### PROBLEM STATEMENT
Starting at the line that holds "PLOTTEN – SOMMER" and stopping at the line that holds "Pousada Cataratas", restate the records below word for word, with both of those lines included.

[Source data]
^^^^
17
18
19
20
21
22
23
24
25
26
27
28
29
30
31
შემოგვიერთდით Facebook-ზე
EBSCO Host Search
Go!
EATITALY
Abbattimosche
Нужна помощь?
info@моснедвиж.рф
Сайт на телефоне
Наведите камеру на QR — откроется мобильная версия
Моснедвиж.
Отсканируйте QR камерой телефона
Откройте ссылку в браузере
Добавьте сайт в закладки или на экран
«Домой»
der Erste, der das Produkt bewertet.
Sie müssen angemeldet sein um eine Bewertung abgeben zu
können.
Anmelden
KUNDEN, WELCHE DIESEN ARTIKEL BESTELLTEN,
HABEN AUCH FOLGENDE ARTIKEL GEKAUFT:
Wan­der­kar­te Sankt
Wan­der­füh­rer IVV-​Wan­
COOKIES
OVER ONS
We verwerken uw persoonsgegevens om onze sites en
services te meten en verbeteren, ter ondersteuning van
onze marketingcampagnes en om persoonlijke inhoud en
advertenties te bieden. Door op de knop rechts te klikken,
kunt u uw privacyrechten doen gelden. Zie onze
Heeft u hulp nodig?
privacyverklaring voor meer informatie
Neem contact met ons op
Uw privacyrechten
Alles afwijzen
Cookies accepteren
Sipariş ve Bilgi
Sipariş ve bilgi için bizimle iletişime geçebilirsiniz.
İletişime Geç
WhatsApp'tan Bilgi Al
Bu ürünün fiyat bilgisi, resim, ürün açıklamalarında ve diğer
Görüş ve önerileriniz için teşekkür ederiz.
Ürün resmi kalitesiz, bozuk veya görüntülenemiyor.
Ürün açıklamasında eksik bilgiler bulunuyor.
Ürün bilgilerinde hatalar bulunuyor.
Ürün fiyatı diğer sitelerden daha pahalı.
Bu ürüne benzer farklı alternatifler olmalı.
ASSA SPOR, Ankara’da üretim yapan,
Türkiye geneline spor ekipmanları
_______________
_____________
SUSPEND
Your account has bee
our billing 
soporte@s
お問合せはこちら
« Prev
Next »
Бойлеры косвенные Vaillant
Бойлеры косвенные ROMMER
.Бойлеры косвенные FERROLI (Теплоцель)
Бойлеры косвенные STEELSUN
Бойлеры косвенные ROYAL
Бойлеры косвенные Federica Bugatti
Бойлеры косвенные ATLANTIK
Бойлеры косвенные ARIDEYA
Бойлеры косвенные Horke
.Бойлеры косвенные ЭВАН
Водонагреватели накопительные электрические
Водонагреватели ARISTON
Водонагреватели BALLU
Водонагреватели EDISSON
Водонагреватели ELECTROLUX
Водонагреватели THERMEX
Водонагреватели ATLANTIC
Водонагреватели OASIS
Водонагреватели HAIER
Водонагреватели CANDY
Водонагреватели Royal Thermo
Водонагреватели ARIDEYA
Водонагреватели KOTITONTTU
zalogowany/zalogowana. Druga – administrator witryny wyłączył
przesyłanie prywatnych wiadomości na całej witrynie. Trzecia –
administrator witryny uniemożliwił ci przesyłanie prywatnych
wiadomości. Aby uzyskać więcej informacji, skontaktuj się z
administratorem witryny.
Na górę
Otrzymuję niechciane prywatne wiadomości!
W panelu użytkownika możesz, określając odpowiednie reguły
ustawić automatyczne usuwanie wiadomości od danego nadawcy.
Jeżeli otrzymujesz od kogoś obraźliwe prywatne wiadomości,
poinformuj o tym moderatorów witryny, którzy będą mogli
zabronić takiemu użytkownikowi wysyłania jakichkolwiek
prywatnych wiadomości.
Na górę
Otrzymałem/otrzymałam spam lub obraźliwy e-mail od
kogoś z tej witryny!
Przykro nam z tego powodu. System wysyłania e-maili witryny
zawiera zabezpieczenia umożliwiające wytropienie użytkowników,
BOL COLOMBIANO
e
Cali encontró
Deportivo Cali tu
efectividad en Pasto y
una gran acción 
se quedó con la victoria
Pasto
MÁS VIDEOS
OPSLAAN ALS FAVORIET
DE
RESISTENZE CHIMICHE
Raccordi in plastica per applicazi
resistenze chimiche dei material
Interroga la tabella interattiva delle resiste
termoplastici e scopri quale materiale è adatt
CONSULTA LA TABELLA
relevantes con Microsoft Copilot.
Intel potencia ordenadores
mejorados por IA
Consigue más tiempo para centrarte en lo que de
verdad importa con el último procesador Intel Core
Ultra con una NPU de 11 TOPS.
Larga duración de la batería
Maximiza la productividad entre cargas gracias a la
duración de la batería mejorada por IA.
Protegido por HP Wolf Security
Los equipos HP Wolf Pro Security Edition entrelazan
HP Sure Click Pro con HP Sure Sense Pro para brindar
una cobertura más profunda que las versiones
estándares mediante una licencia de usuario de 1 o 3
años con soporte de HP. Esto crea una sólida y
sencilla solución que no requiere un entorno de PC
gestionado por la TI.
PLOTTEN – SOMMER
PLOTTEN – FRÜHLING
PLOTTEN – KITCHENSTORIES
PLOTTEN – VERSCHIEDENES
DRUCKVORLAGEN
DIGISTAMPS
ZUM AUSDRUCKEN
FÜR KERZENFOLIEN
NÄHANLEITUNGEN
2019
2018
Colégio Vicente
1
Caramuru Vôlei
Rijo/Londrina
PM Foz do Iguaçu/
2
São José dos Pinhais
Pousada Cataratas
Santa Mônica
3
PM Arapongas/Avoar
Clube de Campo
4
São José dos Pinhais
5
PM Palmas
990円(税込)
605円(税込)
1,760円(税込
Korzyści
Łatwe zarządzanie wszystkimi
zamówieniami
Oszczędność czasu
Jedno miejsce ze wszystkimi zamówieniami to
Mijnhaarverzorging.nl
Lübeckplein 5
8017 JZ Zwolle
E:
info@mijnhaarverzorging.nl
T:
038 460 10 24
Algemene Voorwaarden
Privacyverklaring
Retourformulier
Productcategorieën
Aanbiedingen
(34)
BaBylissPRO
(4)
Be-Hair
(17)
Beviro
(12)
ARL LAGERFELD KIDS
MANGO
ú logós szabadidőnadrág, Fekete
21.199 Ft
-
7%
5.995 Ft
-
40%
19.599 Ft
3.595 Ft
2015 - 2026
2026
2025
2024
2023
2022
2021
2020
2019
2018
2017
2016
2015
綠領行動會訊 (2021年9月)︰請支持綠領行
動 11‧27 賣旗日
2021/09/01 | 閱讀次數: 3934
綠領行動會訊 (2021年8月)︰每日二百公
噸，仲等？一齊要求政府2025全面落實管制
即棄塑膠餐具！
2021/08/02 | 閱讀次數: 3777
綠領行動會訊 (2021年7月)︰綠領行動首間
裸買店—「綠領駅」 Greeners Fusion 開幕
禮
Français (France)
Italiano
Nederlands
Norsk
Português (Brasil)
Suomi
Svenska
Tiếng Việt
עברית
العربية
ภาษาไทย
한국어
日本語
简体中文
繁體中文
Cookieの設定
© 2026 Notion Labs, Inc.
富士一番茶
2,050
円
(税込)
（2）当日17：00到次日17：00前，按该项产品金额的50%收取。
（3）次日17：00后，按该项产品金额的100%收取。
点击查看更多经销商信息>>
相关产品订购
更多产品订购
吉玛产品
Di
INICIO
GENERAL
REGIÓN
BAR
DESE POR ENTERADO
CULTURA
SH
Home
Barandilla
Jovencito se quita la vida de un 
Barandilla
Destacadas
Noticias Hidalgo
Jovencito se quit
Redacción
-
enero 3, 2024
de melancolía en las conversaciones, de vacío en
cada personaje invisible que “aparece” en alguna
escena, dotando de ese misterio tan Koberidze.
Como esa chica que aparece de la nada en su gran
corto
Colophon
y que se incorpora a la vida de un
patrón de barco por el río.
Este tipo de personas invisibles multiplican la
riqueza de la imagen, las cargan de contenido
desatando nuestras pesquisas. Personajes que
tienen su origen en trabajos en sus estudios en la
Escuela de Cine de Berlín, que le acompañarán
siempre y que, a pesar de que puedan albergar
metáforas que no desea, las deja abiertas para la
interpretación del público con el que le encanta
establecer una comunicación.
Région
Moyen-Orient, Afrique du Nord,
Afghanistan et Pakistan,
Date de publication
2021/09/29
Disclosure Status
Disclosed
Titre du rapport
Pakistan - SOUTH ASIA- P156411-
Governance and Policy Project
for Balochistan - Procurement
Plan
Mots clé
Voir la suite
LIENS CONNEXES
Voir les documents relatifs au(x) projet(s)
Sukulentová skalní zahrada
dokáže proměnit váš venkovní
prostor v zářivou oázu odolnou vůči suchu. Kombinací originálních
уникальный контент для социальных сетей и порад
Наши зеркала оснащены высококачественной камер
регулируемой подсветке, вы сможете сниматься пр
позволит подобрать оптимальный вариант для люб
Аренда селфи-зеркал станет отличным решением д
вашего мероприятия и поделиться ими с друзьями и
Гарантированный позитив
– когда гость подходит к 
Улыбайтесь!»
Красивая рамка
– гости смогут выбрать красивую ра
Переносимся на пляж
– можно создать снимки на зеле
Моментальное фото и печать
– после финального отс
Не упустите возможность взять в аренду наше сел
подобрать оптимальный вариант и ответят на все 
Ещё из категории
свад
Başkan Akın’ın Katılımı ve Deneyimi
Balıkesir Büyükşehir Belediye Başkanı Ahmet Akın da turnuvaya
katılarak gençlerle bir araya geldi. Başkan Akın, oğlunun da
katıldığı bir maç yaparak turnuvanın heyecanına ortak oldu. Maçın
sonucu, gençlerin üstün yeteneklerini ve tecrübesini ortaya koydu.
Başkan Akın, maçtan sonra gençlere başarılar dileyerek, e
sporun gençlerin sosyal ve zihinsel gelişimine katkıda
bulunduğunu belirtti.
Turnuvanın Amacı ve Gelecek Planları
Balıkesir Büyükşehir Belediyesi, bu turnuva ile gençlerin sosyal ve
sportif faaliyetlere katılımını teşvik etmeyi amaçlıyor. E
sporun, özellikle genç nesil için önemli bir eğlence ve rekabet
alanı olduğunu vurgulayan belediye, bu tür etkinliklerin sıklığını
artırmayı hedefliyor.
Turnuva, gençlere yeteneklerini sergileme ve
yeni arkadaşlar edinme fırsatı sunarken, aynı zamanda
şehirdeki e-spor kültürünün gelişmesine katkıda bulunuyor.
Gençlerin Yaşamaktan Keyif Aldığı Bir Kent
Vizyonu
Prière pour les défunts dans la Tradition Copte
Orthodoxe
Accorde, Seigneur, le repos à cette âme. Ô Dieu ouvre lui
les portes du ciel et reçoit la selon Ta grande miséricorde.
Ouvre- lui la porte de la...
^^^^
### SOLUTION TO THIS EXERCISE
PLOTTEN – SOMMER
PLOTTEN – FRÜHLING
PLOTTEN – KITCHENSTORIES
PLOTTEN – VERSCHIEDENES
DRUCKVORLAGEN
DIGISTAMPS
ZUM AUSDRUCKEN
FÜR KERZENFOLIEN
NÄHANLEITUNGEN
2019
2018
Colégio Vicente
1
Caramuru Vôlei
Rijo/Londrina
PM Foz do Iguaçu/
2
São José dos Pinhais
Pousada Cataratas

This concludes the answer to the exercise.